** Your instructions **
Take the records below and copy them exactly.

** Raw data **

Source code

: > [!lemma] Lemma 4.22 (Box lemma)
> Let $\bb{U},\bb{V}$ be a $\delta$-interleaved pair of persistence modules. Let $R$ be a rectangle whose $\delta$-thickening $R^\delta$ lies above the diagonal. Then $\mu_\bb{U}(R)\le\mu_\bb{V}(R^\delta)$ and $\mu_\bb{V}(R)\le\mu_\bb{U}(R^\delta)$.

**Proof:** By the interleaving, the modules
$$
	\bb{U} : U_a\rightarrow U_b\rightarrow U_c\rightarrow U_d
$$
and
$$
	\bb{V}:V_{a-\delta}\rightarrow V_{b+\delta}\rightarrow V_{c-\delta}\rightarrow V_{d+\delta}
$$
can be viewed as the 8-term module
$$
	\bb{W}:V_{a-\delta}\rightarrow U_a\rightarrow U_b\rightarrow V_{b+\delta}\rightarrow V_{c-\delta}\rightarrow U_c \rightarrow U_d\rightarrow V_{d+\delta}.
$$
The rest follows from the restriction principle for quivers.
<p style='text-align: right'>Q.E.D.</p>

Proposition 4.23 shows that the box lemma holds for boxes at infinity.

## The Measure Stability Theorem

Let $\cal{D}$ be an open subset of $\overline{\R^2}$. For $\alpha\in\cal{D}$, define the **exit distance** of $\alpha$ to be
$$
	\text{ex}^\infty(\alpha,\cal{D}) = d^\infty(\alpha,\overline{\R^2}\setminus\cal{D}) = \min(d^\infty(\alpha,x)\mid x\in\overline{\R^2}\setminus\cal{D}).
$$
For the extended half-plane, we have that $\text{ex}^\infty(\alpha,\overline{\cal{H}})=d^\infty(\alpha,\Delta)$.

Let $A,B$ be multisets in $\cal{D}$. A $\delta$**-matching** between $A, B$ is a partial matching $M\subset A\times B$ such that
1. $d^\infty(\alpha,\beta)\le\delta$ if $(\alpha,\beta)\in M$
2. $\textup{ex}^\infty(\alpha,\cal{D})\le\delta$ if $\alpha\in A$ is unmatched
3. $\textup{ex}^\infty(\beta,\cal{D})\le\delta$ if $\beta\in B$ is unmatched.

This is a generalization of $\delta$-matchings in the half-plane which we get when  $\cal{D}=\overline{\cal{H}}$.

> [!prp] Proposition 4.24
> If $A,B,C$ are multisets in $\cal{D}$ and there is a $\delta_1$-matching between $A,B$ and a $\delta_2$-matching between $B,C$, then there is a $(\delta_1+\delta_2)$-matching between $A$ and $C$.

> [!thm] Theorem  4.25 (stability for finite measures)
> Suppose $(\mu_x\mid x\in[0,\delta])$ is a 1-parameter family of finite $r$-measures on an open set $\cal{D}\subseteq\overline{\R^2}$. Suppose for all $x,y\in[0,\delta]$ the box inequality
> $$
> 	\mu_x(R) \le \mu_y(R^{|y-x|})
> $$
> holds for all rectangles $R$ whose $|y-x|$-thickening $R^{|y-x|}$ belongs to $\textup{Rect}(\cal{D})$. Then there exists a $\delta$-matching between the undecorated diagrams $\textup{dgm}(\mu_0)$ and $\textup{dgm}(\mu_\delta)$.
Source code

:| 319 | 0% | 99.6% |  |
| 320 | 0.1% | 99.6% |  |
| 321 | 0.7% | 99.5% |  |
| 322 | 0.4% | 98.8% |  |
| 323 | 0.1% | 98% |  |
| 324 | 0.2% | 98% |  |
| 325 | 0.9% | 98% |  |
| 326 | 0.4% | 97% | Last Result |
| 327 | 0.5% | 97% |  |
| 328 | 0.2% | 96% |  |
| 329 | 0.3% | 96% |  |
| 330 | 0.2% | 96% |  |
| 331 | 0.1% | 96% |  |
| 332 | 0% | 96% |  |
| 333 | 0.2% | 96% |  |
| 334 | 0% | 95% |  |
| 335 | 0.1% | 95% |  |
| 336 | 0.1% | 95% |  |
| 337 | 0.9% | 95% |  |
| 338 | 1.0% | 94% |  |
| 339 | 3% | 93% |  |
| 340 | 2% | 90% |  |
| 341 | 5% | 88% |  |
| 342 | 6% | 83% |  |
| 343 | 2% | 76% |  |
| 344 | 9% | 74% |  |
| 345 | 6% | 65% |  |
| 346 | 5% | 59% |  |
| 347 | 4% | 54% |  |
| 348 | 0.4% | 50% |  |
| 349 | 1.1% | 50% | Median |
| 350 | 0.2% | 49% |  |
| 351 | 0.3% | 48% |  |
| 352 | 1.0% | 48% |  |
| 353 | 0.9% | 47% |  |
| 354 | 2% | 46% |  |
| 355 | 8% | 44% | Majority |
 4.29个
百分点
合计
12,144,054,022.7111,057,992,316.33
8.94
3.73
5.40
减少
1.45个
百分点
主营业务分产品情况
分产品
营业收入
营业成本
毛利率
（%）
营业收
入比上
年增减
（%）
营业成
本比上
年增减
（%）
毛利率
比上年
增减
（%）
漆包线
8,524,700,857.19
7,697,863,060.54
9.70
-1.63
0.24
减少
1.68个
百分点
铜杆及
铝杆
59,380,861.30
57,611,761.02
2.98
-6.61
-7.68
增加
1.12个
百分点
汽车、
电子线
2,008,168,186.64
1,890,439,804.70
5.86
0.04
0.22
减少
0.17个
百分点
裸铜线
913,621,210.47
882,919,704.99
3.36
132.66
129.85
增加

** Answer section **
Source code

: > [!lemma] Lemma 4.22 (Box lemma)
> Let $\bb{U},\bb{V}$ be a $\delta$-interleaved pair of persistence modules. Let $R$ be a rectangle whose $\delta$-thickening $R^\delta$ lies above the diagonal. Then $\mu_\bb{U}(R)\le\mu_\bb{V}(R^\delta)$ and $\mu_\bb{V}(R)\le\mu_\bb{U}(R^\delta)$.

**Proof:** By the interleaving, the modules
$$
	\bb{U} : U_a\rightarrow U_b\rightarrow U_c\rightarrow U_d
$$
and
$$
	\bb{V}:V_{a-\delta}\rightarrow V_{b+\delta}\rightarrow V_{c-\delta}\rightarrow V_{d+\delta}
$$
can be viewed as the 8-term module
$$
	\bb{W}:V_{a-\delta}\rightarrow U_a\rightarrow U_b\rightarrow V_{b+\delta}\rightarrow V_{c-\delta}\rightarrow U_c \rightarrow U_d\rightarrow V_{d+\delta}.
$$
The rest follows from the restriction principle for quivers.
<p style='text-align: right'>Q.E.D.</p>

Proposition 4.23 shows that the box lemma holds for boxes at infinity.

## The Measure Stability Theorem

Let $\cal{D}$ be an open subset of $\overline{\R^2}$. For $\alpha\in\cal{D}$, define the **exit distance** of $\alpha$ to be
$$
	\text{ex}^\infty(\alpha,\cal{D}) = d^\infty(\alpha,\overline{\R^2}\setminus\cal{D}) = \min(d^\infty(\alpha,x)\mid x\in\overline{\R^2}\setminus\cal{D}).
$$
For the extended half-plane, we have that $\text{ex}^\infty(\alpha,\overline{\cal{H}})=d^\infty(\alpha,\Delta)$.

Let $A,B$ be multisets in $\cal{D}$. A $\delta$**-matching** between $A, B$ is a partial matching $M\subset A\times B$ such that
1. $d^\infty(\alpha,\beta)\le\delta$ if $(\alpha,\beta)\in M$
2. $\textup{ex}^\infty(\alpha,\cal{D})\le\delta$ if $\alpha\in A$ is unmatched
3. $\textup{ex}^\infty(\beta,\cal{D})\le\delta$ if $\beta\in B$ is unmatched.

This is a generalization of $\delta$-matchings in the half-plane which we get when  $\cal{D}=\overline{\cal{H}}$.

> [!prp] Proposition 4.24
> If $A,B,C$ are multisets in $\cal{D}$ and there is a $\delta_1$-matching between $A,B$ and a $\delta_2$-matching between $B,C$, then there is a $(\delta_1+\delta_2)$-matching between $A$ and $C$.

> [!thm] Theorem  4.25 (stability for finite measures)
> Suppose $(\mu_x\mid x\in[0,\delta])$ is a 1-parameter family of finite $r$-measures on an open set $\cal{D}\subseteq\overline{\R^2}$. Suppose for all $x,y\in[0,\delta]$ the box inequality
> $$
> 	\mu_x(R) \le \mu_y(R^{|y-x|})
> $$
> holds for all rectangles $R$ whose $|y-x|$-thickening $R^{|y-x|}$ belongs to $\textup{Rect}(\cal{D})$. Then there exists a $\delta$-matching between the undecorated diagrams $\textup{dgm}(\mu_0)$ and $\textup{dgm}(\mu_\delta)$.
Source code

:| 319 | 0% | 99.6% |  |
| 320 | 0.1% | 99.6% |  |
| 321 | 0.7% | 99.5% |  |
| 322 | 0.4% | 98.8% |  |
| 323 | 0.1% | 98% |  |
| 324 | 0.2% | 98% |  |
| 325 | 0.9% | 98% |  |
| 326 | 0.4% | 97% | Last Result |
| 327 | 0.5% | 97% |  |
| 328 | 0.2% | 96% |  |
| 329 | 0.3% | 96% |  |
| 330 | 0.2% | 96% |  |
| 331 | 0.1% | 96% |  |
| 332 | 0% | 96% |  |
| 333 | 0.2% | 96% |  |
| 334 | 0% | 95% |  |
| 335 | 0.1% | 95% |  |
| 336 | 0.1% | 95% |  |
| 337 | 0.9% | 95% |  |
| 338 | 1.0% | 94% |  |
| 339 | 3% | 93% |  |
| 340 | 2% | 90% |  |
| 341 | 5% | 88% |  |
| 342 | 6% | 83% |  |
| 343 | 2% | 76% |  |
| 344 | 9% | 74% |  |
| 345 | 6% | 65% |  |
| 346 | 5% | 59% |  |
| 347 | 4% | 54% |  |
| 348 | 0.4% | 50% |  |
| 349 | 1.1% | 50% | Median |
| 350 | 0.2% | 49% |  |
| 351 | 0.3% | 48% |  |
| 352 | 1.0% | 48% |  |
| 353 | 0.9% | 47% |  |
| 354 | 2% | 46% |  |
| 355 | 8% | 44% | Majority |
 4.29个
百分点
合计
12,144,054,022.7111,057,992,316.33
8.94
3.73
5.40
减少
1.45个
百分点
主营业务分产品情况
分产品
营业收入
营业成本
毛利率
（%）
营业收
入比上
年增减
（%）
营业成
本比上
年增减
（%）
毛利率
比上年
增减
（%）
漆包线
8,524,700,857.19
7,697,863,060.54
9.70
-1.63
0.24
减少
1.68个
百分点
铜杆及
铝杆
59,380,861.30
57,611,761.02
2.98
-6.61
-7.68
增加
1.12个
百分点
汽车、
电子线
2,008,168,186.64
1,890,439,804.70
5.86
0.04
0.22
减少
0.17个
百分点
裸铜线
913,621,210.47
882,919,704.99
3.36
132.66
129.85
增加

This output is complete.